MATERIAL TO PROCESS Start Marker

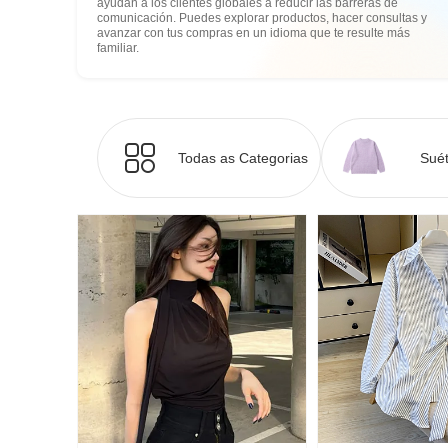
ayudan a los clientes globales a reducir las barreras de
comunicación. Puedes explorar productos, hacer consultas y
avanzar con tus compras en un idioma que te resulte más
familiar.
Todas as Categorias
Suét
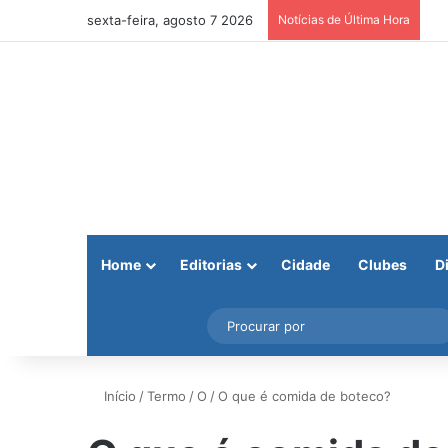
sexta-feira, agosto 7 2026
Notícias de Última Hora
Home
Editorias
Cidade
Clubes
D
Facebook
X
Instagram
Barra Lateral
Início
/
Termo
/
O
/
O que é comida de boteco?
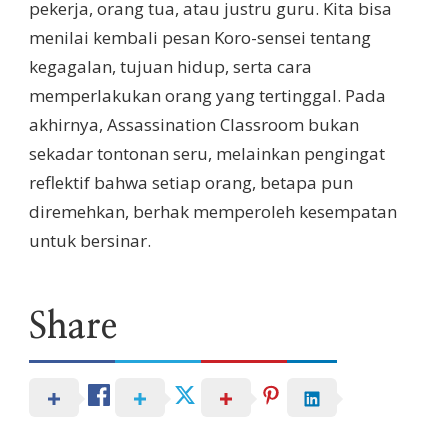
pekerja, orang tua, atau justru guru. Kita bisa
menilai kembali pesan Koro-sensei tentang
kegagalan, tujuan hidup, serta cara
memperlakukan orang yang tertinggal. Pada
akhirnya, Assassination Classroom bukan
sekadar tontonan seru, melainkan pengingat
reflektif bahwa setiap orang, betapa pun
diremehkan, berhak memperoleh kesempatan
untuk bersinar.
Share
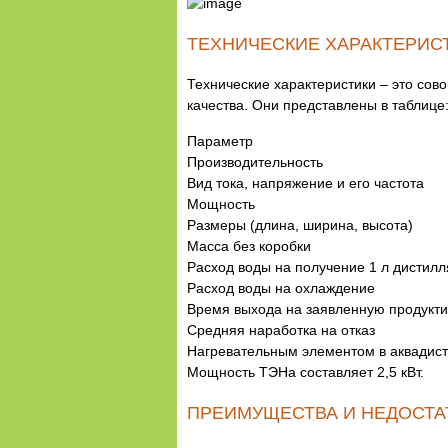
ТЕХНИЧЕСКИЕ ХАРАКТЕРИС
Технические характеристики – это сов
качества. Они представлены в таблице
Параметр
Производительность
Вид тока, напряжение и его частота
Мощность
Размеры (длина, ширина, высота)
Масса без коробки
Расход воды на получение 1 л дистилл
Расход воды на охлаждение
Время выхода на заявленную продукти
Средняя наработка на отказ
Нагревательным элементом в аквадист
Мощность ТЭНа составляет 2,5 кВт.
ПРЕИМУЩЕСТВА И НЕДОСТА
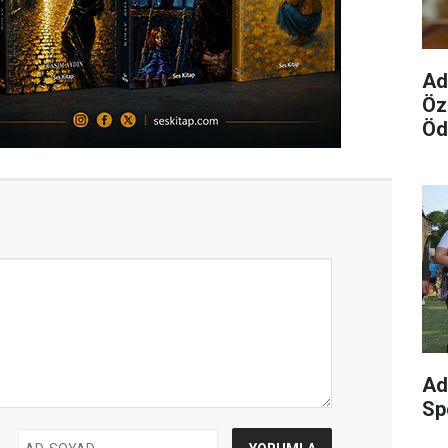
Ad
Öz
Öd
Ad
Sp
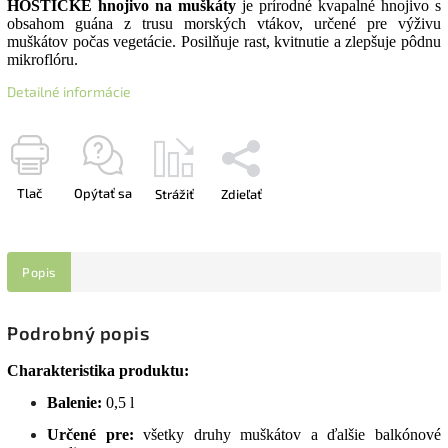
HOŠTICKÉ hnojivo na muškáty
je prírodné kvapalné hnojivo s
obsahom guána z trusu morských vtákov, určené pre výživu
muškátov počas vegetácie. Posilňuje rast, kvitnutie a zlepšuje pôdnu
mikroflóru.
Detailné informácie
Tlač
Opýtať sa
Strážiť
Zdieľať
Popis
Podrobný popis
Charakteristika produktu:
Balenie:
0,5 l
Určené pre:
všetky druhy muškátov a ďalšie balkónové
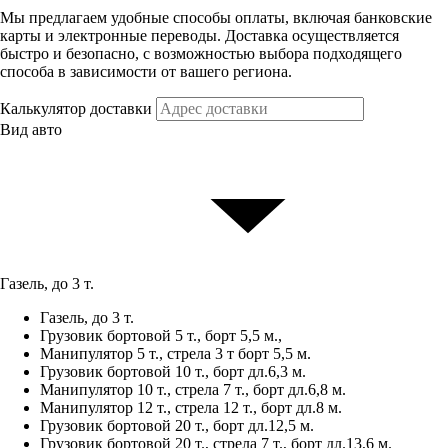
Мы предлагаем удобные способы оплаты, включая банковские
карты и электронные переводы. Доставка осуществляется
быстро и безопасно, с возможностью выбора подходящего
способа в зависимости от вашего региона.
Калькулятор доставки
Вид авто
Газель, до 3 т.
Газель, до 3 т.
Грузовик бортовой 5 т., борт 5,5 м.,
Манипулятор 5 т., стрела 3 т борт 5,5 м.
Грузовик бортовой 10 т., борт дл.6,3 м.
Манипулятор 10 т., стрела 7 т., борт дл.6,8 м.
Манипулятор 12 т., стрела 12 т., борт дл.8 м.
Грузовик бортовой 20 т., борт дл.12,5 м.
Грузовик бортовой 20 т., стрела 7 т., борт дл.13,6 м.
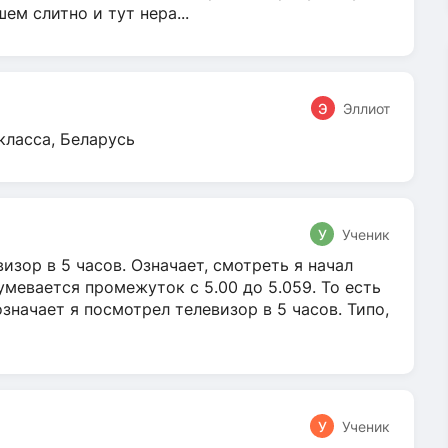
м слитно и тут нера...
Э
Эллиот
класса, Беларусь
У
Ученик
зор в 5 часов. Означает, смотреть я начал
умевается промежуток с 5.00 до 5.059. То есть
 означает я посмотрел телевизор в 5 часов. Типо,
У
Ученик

MATERIAL TO PROCESS End Marker
MATERIAL TO PROCESS Start Marker

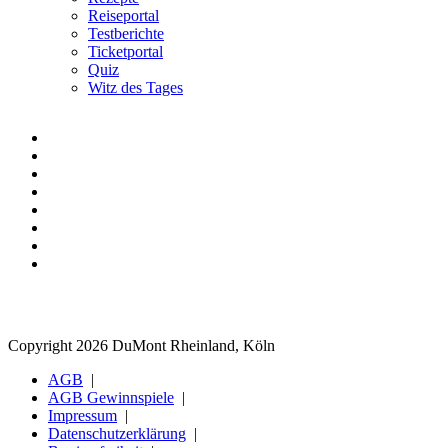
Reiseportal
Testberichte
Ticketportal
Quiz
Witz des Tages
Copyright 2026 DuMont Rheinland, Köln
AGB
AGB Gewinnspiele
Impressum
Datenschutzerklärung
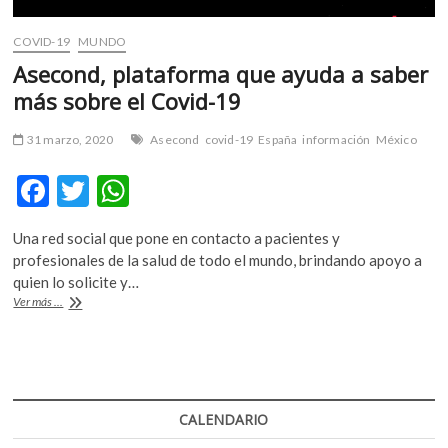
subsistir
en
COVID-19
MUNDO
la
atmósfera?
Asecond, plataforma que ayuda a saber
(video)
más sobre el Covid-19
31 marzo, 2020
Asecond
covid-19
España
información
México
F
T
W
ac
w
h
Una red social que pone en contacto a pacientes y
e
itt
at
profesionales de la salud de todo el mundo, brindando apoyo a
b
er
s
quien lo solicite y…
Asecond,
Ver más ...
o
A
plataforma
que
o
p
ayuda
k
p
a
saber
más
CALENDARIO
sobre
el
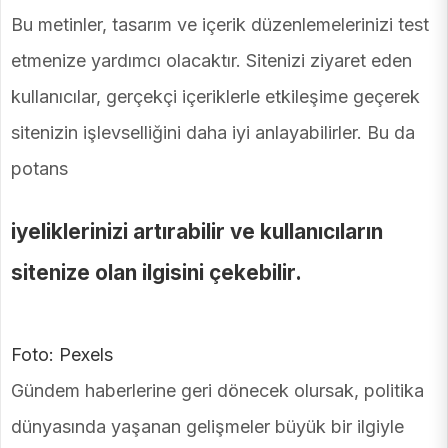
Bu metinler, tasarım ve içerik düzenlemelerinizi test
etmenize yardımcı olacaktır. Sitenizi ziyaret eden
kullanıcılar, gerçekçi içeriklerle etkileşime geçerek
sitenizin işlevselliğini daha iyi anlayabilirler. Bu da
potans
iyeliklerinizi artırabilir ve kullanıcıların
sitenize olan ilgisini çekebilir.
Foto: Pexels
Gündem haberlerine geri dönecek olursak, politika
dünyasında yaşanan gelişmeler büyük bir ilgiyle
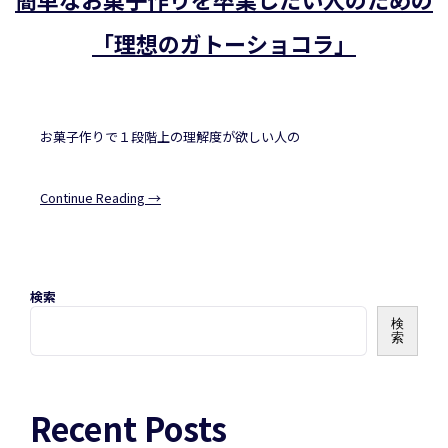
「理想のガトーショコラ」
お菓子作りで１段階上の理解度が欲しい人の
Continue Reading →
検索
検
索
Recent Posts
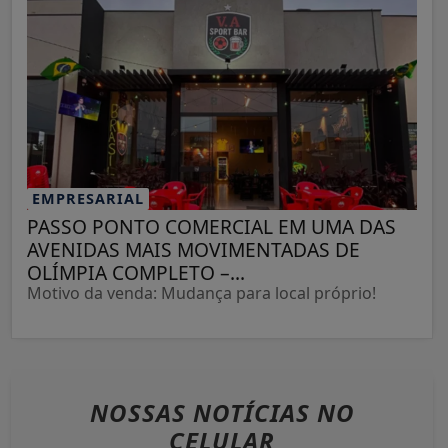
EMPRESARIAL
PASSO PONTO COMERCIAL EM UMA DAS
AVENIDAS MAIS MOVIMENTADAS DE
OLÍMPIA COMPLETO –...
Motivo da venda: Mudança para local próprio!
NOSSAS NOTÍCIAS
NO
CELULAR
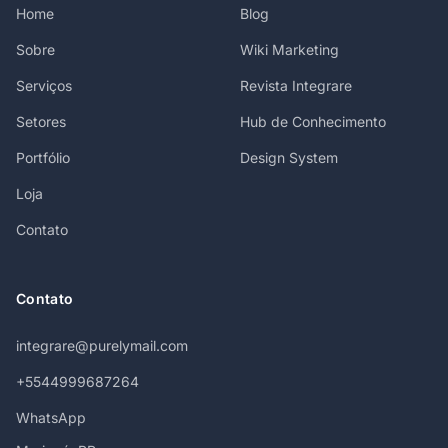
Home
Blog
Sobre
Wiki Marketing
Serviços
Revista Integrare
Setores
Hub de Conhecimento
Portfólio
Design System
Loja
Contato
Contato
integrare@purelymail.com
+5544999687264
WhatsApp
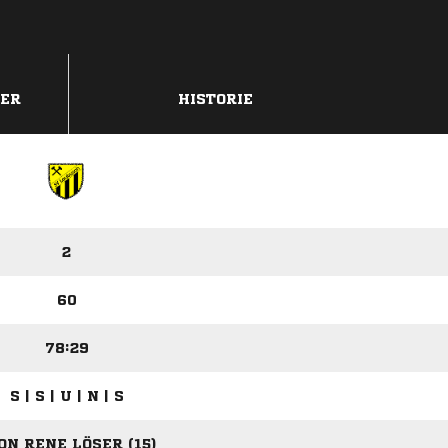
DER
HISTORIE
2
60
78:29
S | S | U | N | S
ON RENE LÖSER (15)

MATERIAL TO PROCESS End Marker
MATERIAL TO PROCESS Start Marker

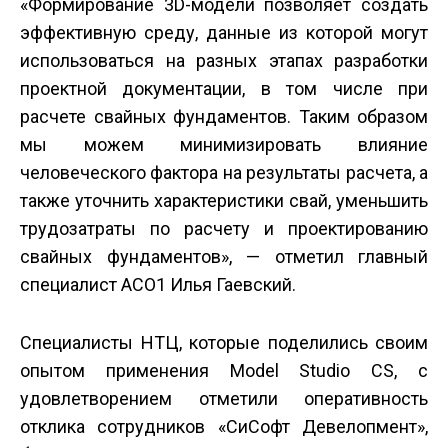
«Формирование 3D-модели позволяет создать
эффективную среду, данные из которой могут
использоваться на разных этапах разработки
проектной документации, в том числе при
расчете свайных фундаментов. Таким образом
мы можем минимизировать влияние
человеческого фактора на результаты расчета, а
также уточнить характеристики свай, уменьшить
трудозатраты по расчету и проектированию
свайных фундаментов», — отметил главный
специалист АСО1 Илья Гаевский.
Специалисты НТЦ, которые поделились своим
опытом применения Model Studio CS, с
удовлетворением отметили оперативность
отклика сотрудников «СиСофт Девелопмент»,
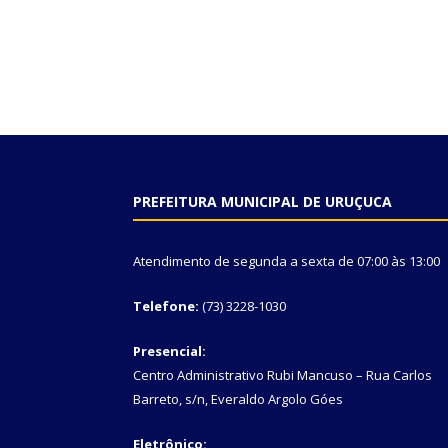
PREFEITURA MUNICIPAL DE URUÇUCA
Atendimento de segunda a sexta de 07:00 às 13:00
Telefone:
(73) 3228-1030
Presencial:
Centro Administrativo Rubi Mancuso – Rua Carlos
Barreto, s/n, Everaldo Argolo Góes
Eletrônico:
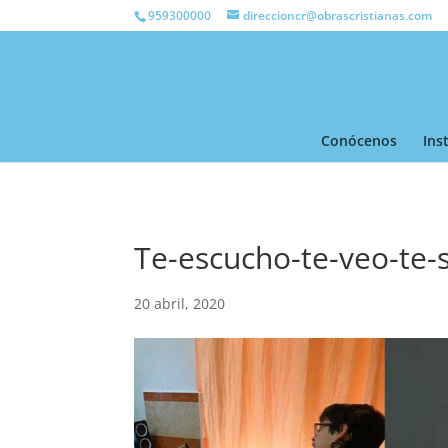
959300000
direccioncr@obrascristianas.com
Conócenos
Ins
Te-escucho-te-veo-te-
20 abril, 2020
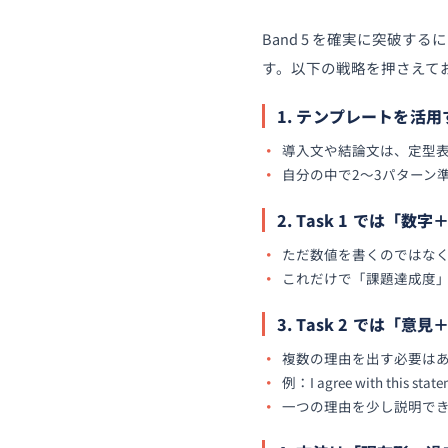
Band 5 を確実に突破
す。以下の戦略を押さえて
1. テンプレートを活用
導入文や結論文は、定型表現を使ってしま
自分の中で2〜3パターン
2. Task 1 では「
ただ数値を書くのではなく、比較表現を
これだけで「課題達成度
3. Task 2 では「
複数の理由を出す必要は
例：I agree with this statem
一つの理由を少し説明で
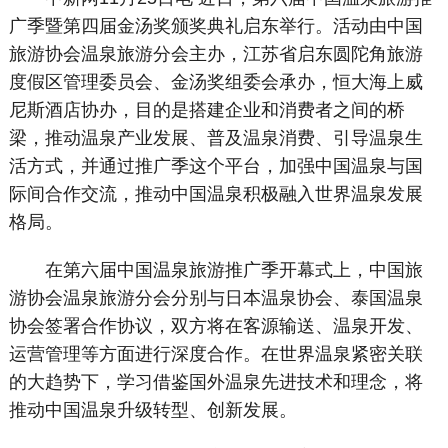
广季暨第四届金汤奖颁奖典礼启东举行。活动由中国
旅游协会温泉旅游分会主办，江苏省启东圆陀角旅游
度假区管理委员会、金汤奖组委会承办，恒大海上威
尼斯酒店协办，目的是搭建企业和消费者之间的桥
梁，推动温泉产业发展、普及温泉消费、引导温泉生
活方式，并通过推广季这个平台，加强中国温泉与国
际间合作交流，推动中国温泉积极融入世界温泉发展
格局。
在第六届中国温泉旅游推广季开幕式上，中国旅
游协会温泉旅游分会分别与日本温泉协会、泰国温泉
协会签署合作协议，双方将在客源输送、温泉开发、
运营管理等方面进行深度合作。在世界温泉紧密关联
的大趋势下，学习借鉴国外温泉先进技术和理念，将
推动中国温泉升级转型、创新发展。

MATERIAL TO PROCESS End Marker

## WHAT YOU SHOULD DO
Among the lines above, return those that contain the string "свайных".

## EXERCISE ANSWER
расчете свайных фундаментов. Таким образом
свайных фундаментов», — отметил главный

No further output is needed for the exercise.